Rolando e Ronaldo não nasceram para ser amigos, embora suas mães e pais fossem irmãos. Fruto daquelas relações saudáveis que envolviam seus avós, vizinhos e compadres de longa data.
Rolando era filho de Clarice com Gilberto. Ronaldo era filho de Cleonice com Gerson.
Clarice e Gerson eram filhos de dona Berenice e de seu Clemilson, padeiro.

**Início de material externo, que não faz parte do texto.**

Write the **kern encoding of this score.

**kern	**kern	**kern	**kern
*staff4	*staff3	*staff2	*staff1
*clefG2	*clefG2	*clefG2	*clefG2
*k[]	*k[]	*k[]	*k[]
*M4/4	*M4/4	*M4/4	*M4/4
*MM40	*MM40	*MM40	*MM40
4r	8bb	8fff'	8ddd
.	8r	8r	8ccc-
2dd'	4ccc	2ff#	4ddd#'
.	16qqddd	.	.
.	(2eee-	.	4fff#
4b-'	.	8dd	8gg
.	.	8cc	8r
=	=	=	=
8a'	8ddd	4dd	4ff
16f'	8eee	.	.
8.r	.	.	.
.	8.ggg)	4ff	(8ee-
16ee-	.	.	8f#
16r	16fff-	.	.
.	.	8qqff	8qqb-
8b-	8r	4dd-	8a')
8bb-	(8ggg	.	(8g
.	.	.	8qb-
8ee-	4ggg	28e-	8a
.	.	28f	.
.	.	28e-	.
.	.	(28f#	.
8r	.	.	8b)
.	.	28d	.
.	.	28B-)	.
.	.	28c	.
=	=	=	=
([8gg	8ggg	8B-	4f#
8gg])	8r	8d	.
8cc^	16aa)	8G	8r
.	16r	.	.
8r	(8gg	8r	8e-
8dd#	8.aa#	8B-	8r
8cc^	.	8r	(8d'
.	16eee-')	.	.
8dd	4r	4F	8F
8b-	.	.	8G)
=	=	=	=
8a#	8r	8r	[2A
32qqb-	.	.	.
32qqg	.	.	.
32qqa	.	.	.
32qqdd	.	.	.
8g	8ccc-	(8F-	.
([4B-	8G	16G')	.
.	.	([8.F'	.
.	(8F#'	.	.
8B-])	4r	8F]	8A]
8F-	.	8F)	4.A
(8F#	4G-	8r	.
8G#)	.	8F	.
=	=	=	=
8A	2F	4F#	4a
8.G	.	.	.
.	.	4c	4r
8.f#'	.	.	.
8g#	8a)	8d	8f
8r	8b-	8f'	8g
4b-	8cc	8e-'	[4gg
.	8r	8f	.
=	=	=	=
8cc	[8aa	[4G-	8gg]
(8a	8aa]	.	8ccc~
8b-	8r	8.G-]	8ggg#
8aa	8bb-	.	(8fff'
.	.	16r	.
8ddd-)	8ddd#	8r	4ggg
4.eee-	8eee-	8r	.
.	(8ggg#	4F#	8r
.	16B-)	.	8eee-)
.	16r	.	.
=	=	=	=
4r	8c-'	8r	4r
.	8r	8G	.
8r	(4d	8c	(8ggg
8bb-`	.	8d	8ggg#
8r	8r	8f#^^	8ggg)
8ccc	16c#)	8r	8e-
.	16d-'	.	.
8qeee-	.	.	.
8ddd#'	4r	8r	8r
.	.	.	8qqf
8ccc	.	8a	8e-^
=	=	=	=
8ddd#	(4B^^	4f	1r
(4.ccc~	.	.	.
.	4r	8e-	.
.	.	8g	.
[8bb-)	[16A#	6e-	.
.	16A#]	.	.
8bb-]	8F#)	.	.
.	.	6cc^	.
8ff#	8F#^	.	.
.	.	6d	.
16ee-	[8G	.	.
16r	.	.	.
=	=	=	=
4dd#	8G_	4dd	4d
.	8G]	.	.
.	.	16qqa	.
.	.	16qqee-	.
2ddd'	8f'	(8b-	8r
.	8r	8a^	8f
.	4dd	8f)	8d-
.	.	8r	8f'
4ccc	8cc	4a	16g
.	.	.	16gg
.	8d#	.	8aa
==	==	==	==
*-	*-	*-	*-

Gilberto e Cleonice eram filhos de dona Marion e seu Roberto, verdureiro.
Um dia os pais acharam que seus filhos não deveriam ficar namorando gente estranha e fizeram o grande casamento. Que festão. Tinha pão, verdura, fruta, um boi e muitas galinhas no extenso terreiro da igreja. E dê-lhe baile a noite inteira.
Uns dois anos depois, no dia de Nossa Senhora, Clarice e Cleonice pariram os garotos, numa noite de intensa chuva, com raios medonhos de se ver, terra tremendo e mulheres rezando para a tempestade passar.
Os meninos começaram a se espezinhar desde pequenos, e toda junção terminava em briga, o que aborrecia os pais. Parecia que se odiavam.
Algumas brigas eram mais violentas. Terminavam em sangue e cicatrizes. Nunca havia vencedores, apenas pais aborrecidos pelas contendas sucessivas.
Na escola os garotos tiveram que ser colocados em salas distintas, mas brigavam sempre no recreio, culminando com a transferência de Ronaldo para a escola de outro bairro.
Aí ele esperava o primo na porta da casa para brigarem, deixando toda a família agoniada. Não teve padre, benzedeira ou pastor que desse jeito na coisa, que rolou por toda a adolescência, indo parar nos campos de futebol.
Rolando era goleiro do Cruz Vermelha. Ronaldo, zagueiro do Cruz Azul, times do subúrbio carioca, onde a pelada sempre revelou craques.
Quando os times se encontravam, sempre havia confusão. Ronaldo aproveitava lances de escanteio para tentar cabecear, sobrando sempre um cotovelo para o goleiro e uma joelhada para o zagueiro, que chutava muito forte.
Um dia, de tempo feio, quase chovendo, surgiu um duelo mais importante, semi-final do varzeano.
Empate no tempo normal, decisão por pênaltis. Frente a frente os primos rivais.
Após várias cobranças, situação indefinida. Ronaldo bateu a penalidade decisiva. Rolando levou uma bolada na testa, destruindo a massa encefálica, mas evitou o gol.
Ronaldo foi preso por homicídio. O delegado achou que houve premeditação no lance. Ronaldo sorriu, apesar do Cruz Azul ser desclassificado. Rolando morreu como herói, num campinho de pelada.